[INPUT RECORDS]

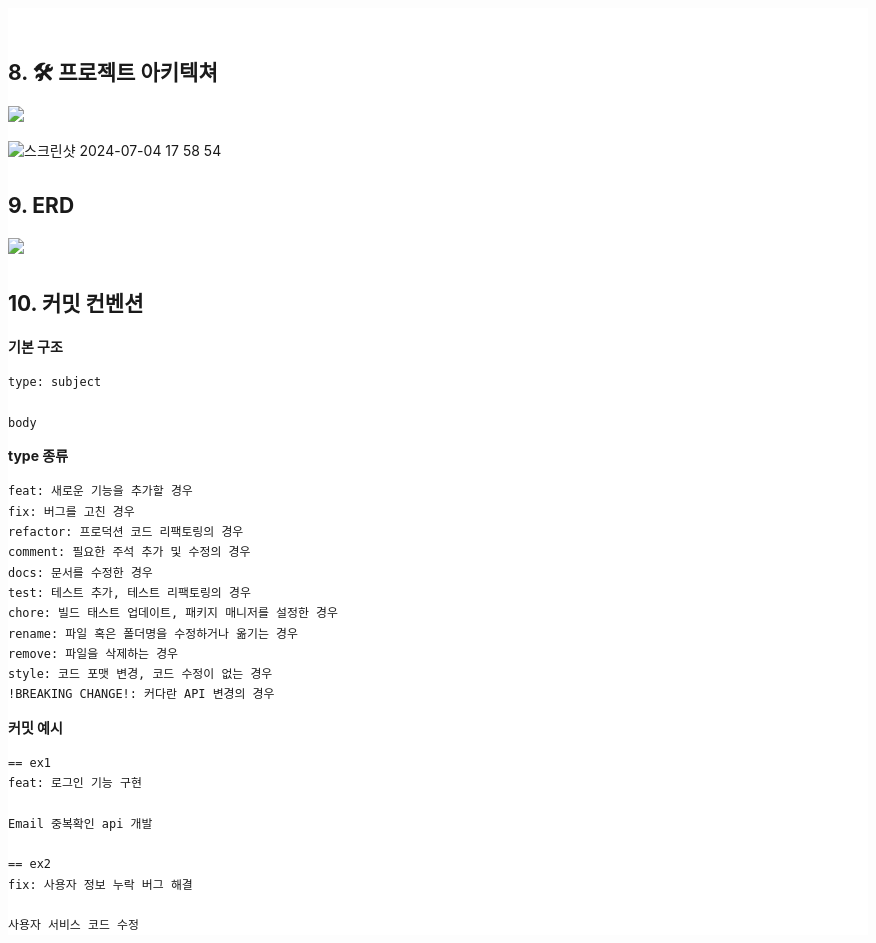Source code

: <br />

## 8. 🛠️ 프로젝트 아키텍쳐

![](public/assets/IA.png)

<img width="765" alt="스크린샷 2024-07-04 17 58 54" src="https://github.com/pp8817/SSL/assets/71458064/72bad016-0b8b-458e-b07a-10120294f751">

## 9. ERD

<img src="https://github.com/user-attachments/assets/4d49c8a6-cb8b-4b7a-9605-3989ad7c46fb">
<br/>

## 10. 커밋 컨벤션

**기본 구조**

```
type: subject

body
```

**type 종류**

```
feat: 새로운 기능을 추가할 경우
fix: 버그를 고친 경우
refactor: 프로덕션 코드 리팩토링의 경우
comment: 필요한 주석 추가 및 수정의 경우
docs: 문서를 수정한 경우
test: 테스트 추가, 테스트 리팩토링의 경우
chore: 빌드 태스트 업데이트, 패키지 매니저를 설정한 경우
rename: 파일 혹은 폴더명을 수정하거나 옮기는 경우
remove: 파일을 삭제하는 경우
style: 코드 포맷 변경, 코드 수정이 없는 경우
!BREAKING CHANGE!: 커다란 API 변경의 경우
```

**커밋 예시**

```
== ex1
feat: 로그인 기능 구현

Email 중복확인 api 개발

== ex2
fix: 사용자 정보 누락 버그 해결

사용자 서비스 코드 수정
```
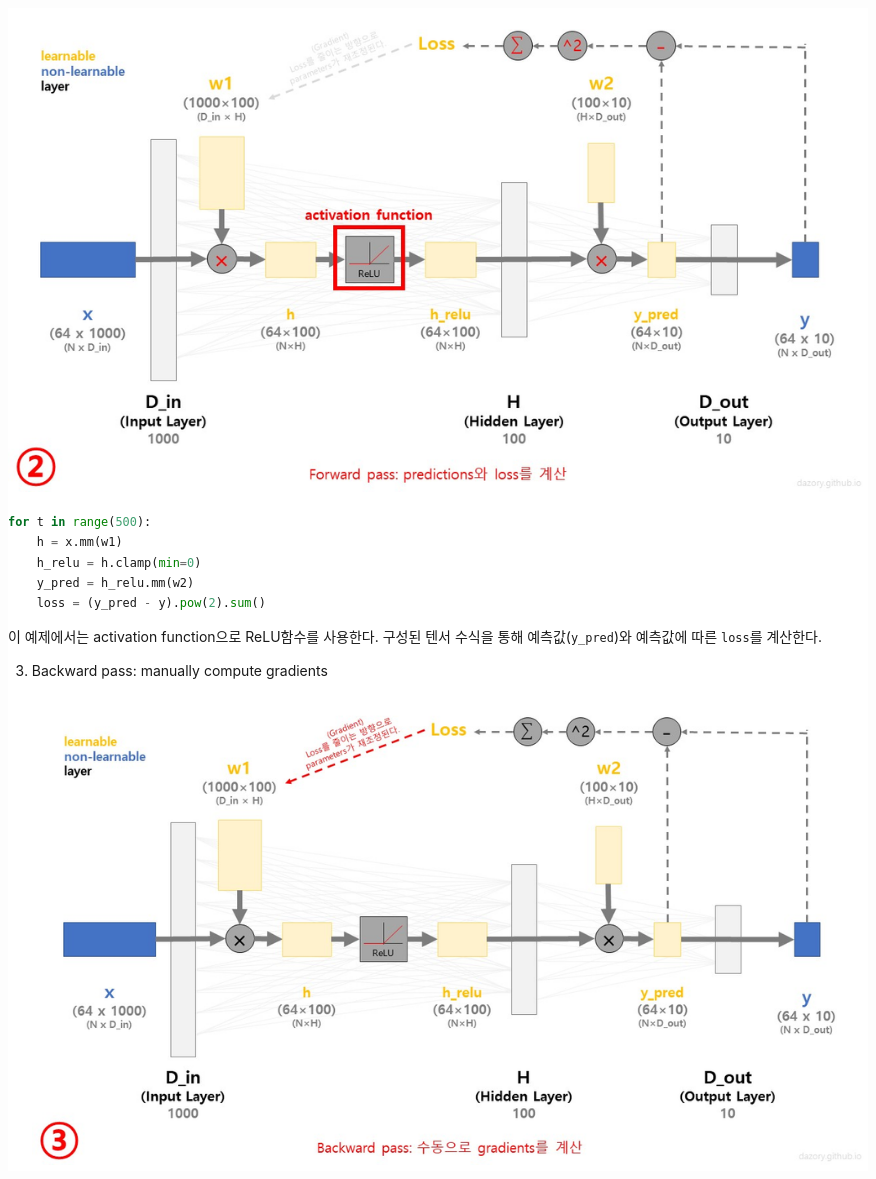    <img src="\files\2022-02-20-DL04\img4.jpg" alt="img4"/>

   ```python
   for t in range(500):
       h = x.mm(w1)
       h_relu = h.clamp(min=0)
       y_pred = h_relu.mm(w2)
       loss = (y_pred - y).pow(2).sum()
   ```

   이 예제에서는 activation function으로 ReLU함수를 사용한다. 구성된 텐서 수식을 통해 예측값(`y_pred`)와 예측값에 따른 `loss`를 계산한다.

3. Backward pass: manually compute gradients

   <img src="\files\2022-02-20-DL04\img5.jpg" alt="img5"/>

[/INPUT RECORDS]

For each line of the data that has the word "리팩토링의", report that line.

▶ RESULT OF THE EXERCISE
refactor: 프로덕션 코드 리팩토링의 경우
test: 테스트 추가, 테스트 리팩토링의 경우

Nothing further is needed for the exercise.